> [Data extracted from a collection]
──────────

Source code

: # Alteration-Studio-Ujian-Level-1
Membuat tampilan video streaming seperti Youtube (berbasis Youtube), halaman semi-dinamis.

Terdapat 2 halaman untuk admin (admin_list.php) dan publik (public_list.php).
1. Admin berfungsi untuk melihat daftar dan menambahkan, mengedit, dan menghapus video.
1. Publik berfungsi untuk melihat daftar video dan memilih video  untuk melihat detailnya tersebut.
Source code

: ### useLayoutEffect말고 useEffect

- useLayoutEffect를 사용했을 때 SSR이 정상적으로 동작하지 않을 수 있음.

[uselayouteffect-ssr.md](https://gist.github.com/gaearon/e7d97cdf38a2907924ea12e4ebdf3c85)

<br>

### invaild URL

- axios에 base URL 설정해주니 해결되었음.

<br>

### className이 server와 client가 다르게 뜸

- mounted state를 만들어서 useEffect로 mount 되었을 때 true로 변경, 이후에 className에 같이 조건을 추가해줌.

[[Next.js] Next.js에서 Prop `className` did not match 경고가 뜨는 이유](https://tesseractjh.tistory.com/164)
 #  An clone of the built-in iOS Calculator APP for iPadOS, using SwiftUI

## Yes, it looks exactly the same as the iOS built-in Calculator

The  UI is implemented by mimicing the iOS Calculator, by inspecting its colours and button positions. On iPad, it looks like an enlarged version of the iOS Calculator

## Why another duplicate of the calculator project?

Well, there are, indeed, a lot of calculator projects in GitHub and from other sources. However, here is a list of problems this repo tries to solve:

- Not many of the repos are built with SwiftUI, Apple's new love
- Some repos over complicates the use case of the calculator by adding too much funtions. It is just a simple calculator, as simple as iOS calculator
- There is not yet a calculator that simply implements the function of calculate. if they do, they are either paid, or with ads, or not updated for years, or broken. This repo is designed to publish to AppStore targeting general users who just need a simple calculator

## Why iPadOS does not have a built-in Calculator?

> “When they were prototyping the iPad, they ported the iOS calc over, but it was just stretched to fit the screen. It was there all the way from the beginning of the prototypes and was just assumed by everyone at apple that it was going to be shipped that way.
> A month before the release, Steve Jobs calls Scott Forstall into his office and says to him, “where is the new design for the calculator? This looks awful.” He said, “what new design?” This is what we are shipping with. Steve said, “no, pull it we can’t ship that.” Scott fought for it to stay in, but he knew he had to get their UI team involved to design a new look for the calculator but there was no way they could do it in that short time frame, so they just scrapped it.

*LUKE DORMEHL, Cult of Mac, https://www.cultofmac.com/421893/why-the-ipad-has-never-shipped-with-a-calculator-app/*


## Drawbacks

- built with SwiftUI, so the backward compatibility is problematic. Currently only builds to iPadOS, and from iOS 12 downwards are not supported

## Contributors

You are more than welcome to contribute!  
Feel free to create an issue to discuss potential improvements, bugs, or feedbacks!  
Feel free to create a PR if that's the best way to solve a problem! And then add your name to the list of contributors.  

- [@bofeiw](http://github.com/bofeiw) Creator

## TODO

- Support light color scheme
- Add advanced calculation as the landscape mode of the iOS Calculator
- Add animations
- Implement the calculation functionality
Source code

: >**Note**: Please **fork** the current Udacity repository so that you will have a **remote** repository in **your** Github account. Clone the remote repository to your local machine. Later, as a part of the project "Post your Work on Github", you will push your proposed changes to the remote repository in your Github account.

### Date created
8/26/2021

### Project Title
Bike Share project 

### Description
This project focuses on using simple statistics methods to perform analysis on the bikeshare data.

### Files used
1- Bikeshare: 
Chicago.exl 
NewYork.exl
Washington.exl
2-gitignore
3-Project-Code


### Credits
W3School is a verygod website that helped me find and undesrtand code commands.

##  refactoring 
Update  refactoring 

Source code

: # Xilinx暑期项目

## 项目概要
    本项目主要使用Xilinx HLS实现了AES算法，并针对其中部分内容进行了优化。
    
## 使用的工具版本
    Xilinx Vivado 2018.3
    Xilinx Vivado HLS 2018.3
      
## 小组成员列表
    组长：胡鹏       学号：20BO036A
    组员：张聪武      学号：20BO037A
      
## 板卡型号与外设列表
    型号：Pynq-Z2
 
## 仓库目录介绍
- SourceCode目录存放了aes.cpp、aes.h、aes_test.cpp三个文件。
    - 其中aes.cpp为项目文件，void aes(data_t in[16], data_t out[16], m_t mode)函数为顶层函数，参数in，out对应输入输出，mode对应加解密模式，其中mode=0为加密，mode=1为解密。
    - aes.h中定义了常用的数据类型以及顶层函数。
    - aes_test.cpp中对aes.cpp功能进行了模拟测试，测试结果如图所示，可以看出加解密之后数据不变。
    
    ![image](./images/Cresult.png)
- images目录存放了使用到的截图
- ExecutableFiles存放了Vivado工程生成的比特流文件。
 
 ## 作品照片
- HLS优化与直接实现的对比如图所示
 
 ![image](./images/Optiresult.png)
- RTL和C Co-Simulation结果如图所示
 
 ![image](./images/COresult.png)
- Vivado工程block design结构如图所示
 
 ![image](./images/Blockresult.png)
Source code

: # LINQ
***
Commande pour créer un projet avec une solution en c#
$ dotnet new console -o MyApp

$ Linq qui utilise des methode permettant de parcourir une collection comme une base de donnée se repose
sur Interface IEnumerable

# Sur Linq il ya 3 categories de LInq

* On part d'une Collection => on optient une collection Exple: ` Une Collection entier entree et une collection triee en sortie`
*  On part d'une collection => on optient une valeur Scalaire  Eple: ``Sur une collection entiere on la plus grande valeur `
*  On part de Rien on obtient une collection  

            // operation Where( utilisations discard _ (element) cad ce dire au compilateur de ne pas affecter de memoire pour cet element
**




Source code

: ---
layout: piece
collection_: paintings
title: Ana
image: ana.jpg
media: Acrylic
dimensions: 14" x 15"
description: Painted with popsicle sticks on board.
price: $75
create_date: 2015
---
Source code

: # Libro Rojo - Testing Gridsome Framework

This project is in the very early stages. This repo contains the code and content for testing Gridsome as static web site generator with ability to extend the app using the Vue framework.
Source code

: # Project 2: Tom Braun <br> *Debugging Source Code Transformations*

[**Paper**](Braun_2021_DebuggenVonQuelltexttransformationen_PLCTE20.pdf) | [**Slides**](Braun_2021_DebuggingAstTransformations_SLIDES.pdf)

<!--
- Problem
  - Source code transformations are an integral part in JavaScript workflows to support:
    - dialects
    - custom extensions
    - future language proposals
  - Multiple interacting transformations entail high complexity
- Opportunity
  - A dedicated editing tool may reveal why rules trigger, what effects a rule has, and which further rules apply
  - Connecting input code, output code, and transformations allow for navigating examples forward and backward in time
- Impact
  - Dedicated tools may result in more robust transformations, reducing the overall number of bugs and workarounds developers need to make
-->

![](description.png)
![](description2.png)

──────────

> [What is required]
Your task is to copy every line of the entries that contains the string "iPadOS".

> [Reply to the exercise]
 #  An clone of the built-in iOS Calculator APP for iPadOS, using SwiftUI
## Why iPadOS does not have a built-in Calculator?
- built with SwiftUI, so the backward compatibility is problematic. Currently only builds to iPadOS, and from iOS 12 downwards are not supported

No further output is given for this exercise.